The public and media appear often to struggle with the concept of science as an evolving process. Consensus views emerge and evolve. This doesn’t mean understanding is flipping from one thing to another, though this is often how it is reported and interpreted. This is a real problem for the science underpinning climate change: it is attempting to shed light on a complicated, complex and system-level issue, and consequently uncertainties abound. By its very nature, understanding climate change is open to being undermined by Machiavellian “sceptics.” It is much easier to be cynically critical of climate science than it is to do good science.
If the public were more understanding of, and accepting of, the evolving nature of science, and the uncertainties, it would likely be easier to have more constructive conversations with the public, media and policymakers. As scientists we should be as open as possible. Take the “climategate” affair.[2] It was appalling for some of the individual scientists involved: they are normal human beings who had dedicated their careers to delivering sound science – yet their lives were ripped apart. And in fact this process had been going on for many years beforehand.
There are an estimated 176 square kilometres of tailings ponds, pictured frozen here, that hold the waste product of bitumen development in the tar sands. Photo by Kris Krug.
Scientists have long been subjected to unpleasant, threatening email campaigns – and I talk about this from some personal experience. But although “climategate” was very destructive for people personally, I take the view that it had a silver lining. Since then, the scientific community has collectively become more open about its analyses and findings. The more open we can be about our work, about our discussions and disagreements, the better that is for society. This is a social issue: it is not just about science. So I think some good came out of the affair.
Furthermore, although the climate “sceptics” are often well funded and are organised around a much easier destructive agenda, they have been unable really to dent the scientific understanding of climate change. The “sceptics” have certainly scared and influenced some policymakers, and in that way have further delayed mitigation efforts – for which poorer people living in more vulnerable communities will inevitably suffer. However, for science, the repercussions of their efforts have been to deliver a much more open and resilient science community and demonstrate the robustness of the science underpinning concerns about climate change. So, in a strange way, they are to be thanked.
■ More on Kevin Anderson’s web site and the Tyndall Centre web site.
■ The Campaign Against Climate Change web site is here; more on last month’s conference here.

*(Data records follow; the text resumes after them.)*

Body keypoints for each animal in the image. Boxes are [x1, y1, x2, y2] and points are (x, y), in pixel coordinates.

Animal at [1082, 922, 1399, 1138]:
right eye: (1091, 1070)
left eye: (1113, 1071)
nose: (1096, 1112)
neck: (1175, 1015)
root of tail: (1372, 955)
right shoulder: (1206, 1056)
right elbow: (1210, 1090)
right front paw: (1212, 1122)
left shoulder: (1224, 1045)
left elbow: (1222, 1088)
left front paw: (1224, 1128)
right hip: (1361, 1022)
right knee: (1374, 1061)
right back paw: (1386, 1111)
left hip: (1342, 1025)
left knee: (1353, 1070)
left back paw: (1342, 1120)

[2] “Climategate” began with the publication by climate science deniers, just before the 2009 United Nations climate change summit at Copenhagen, of hacked emails by Phil Jones, a leading climate scientist at the University of East Anglia, and others. By presenting selected passages from the emails in a way designed deliberately to distort their meaning, climate science deniers falsely claimed that Jones and others had tried to suppress the results of research that questioned some standard findings of climate science. The charges were widely reported in the days prior to the conference, together with a tide of false accusations against Jones, questioning his professional integrity. The identity of the hackers was never established. Jones and his colleagues were cleared of any wrongdoing in an enquiry by the university authorities.